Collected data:
——————————
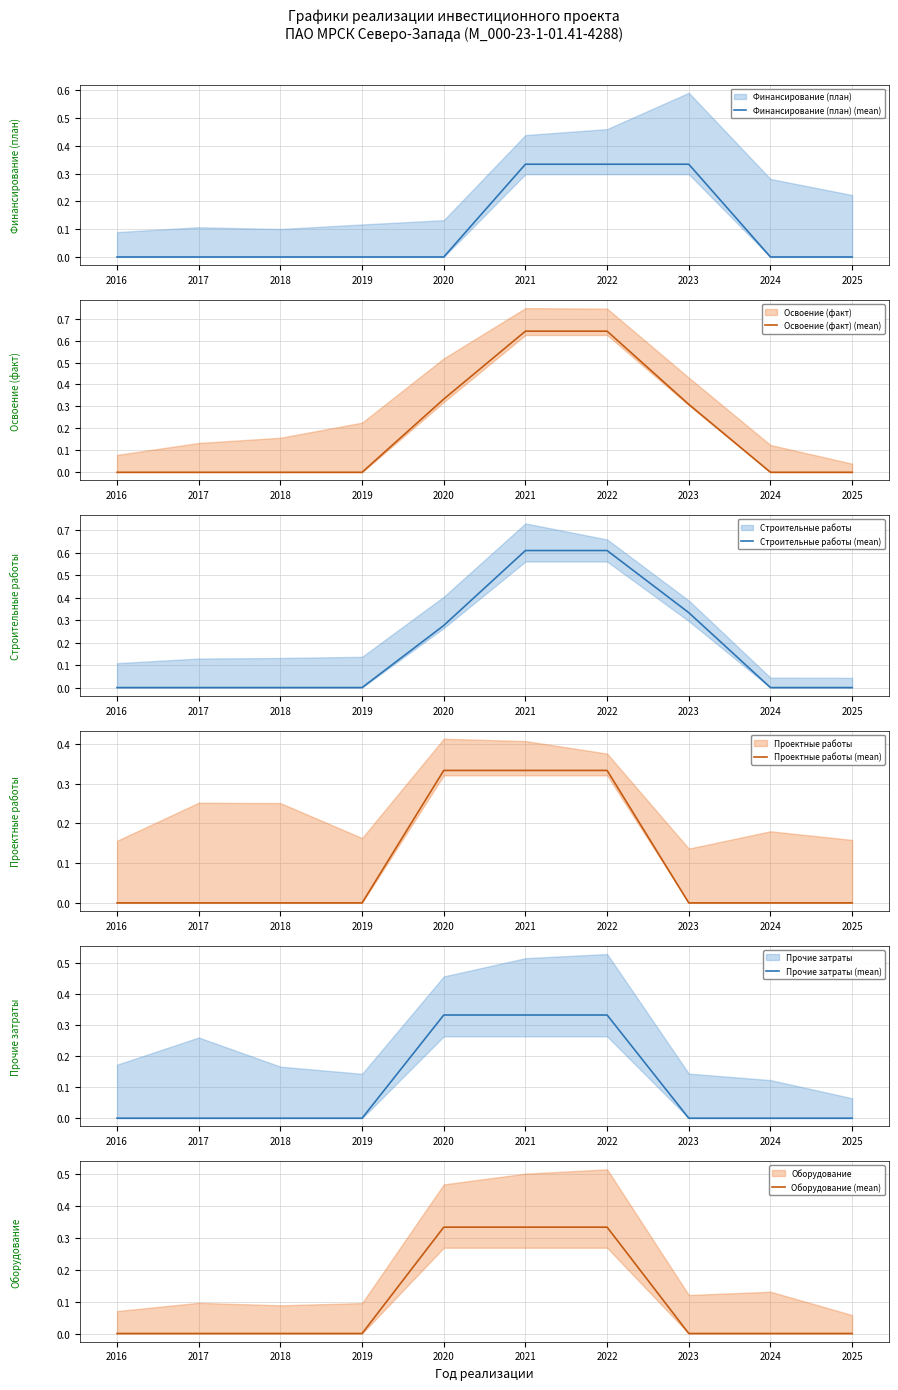

Is the value of Прочие затраты (mean) at 2023 greater than the value of Проектные работы (mean) at 2025?

No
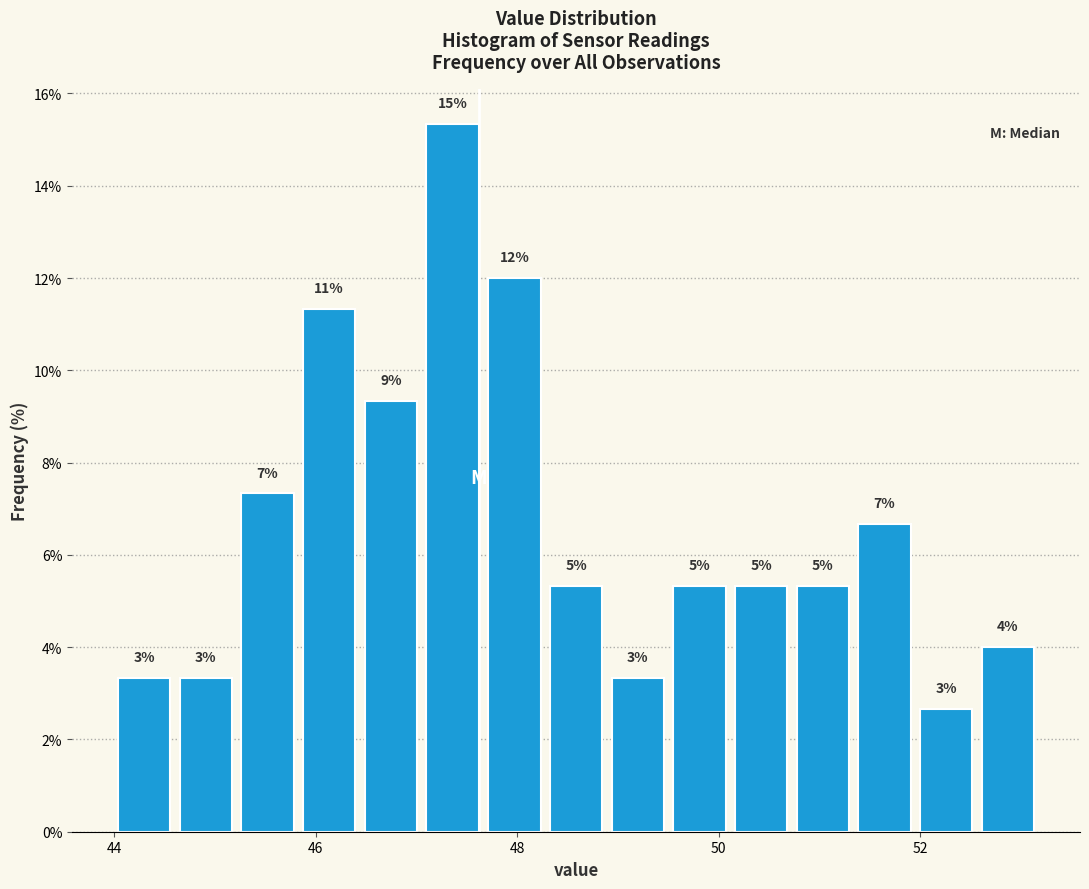

Read against the x-axis, roughly where is the centre of the tallest bar?

47.4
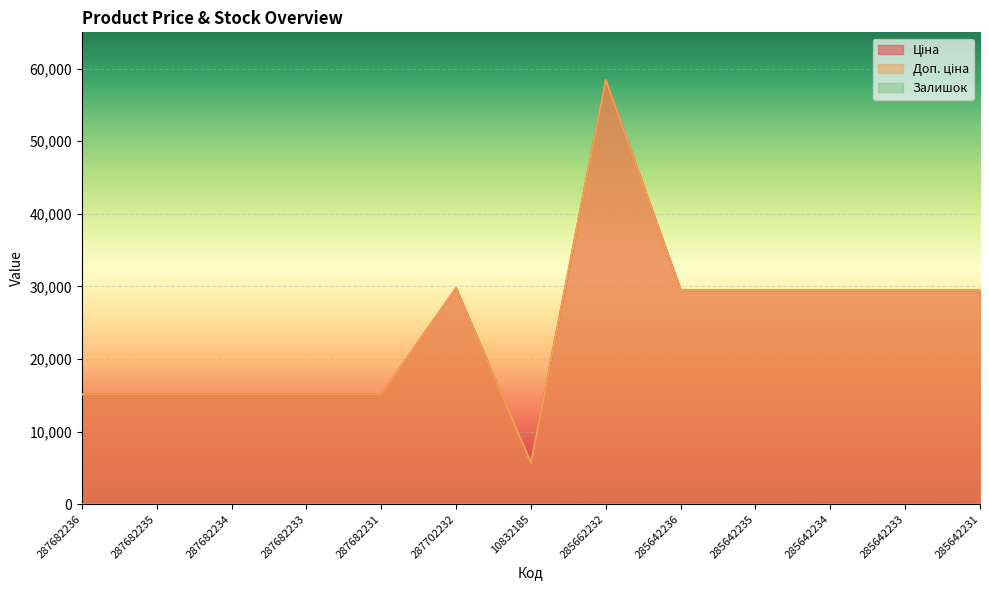

Rank the series at 287682234 from lowest to highest value.

Залишок, Ціна, Доп. ціна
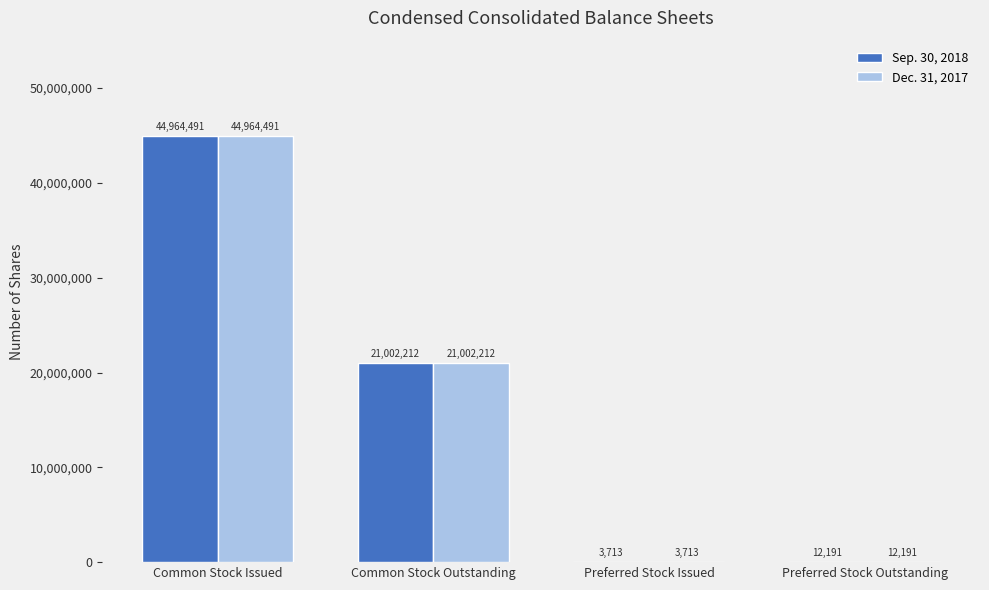

At which category is the sum across all series the highest?

Common Stock Issued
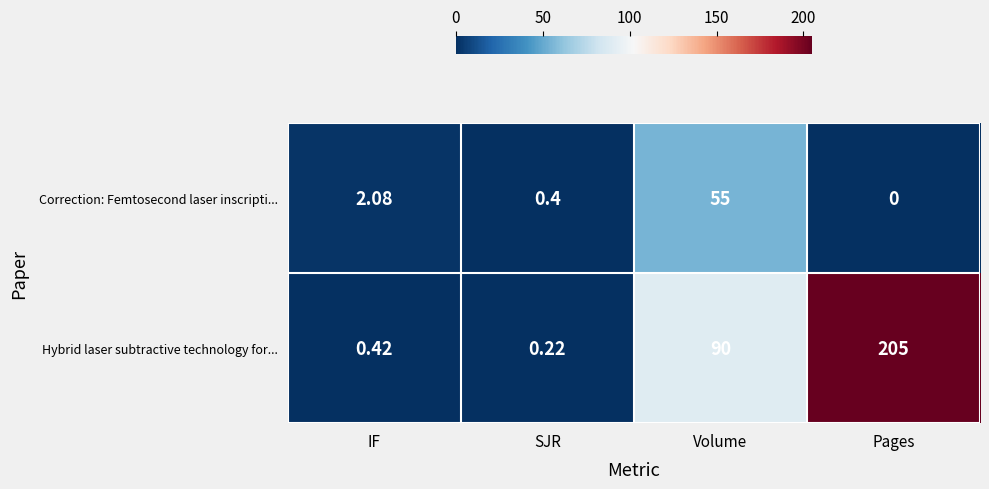

Between Volume and Pages, which series saw the biggest shift?

Hybrid laser subtractive technology for...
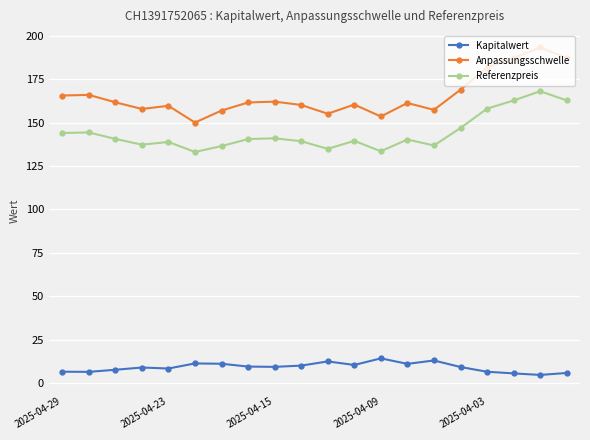

What is the smallest value displayed?

4.6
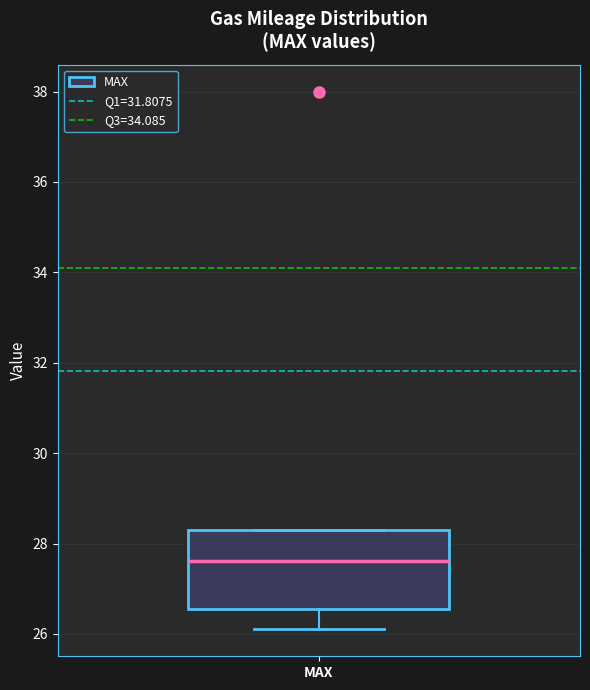

Transcribe this box plot: give where the median line is, the range the box spans, and where the two whiskers end, as read against the y-axis. The values are not printed on the chart, so give them approximately, as read against the axis.

median 27.6, box 26.6 to 28.2, whiskers 26.2 to 28.4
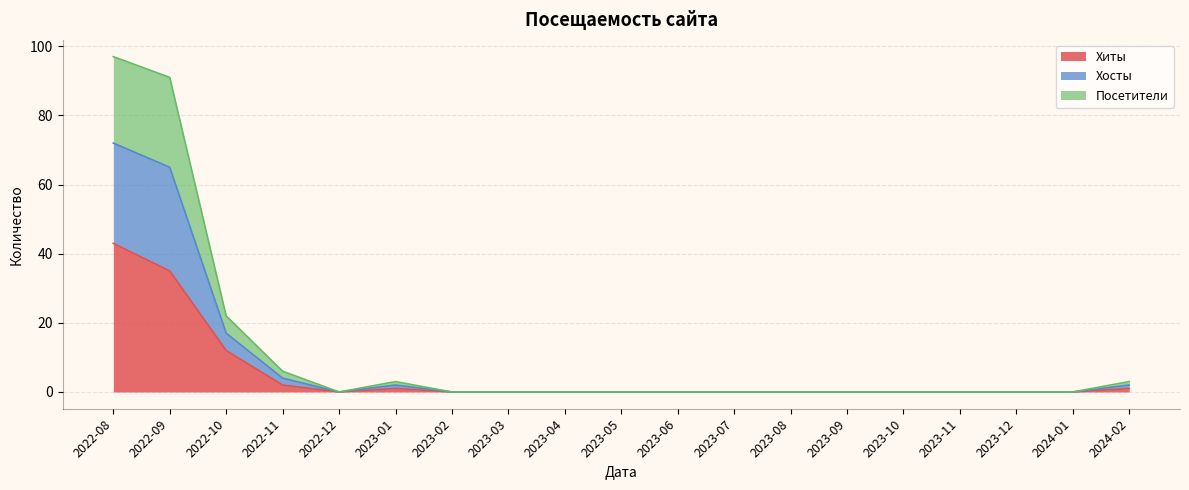

What position from the left is 2022-12?

5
——————————
Problem to work on. Copy the rows exactly, starting at the line that contains "Залишок, Ціна, Доп. ціна" and ending at the end of the rows, with both ends included. Leave the pictures out of your answer.

Problem solution.
Залишок, Ціна, Доп. ціна

At which category is the sum across all series the highest?

Common Stock Issued

Between Volume and Pages, which series saw the biggest shift?

Hybrid laser subtractive technology for...

What is the smallest value displayed?

4.6

Transcribe this box plot: give where the median line is, the range the box spans, and where the two whiskers end, as read against the y-axis. The values are not printed on the chart, so give them approximately, as read against the axis.

median 27.6, box 26.6 to 28.2, whiskers 26.2 to 28.4

What position from the left is 2022-12?

5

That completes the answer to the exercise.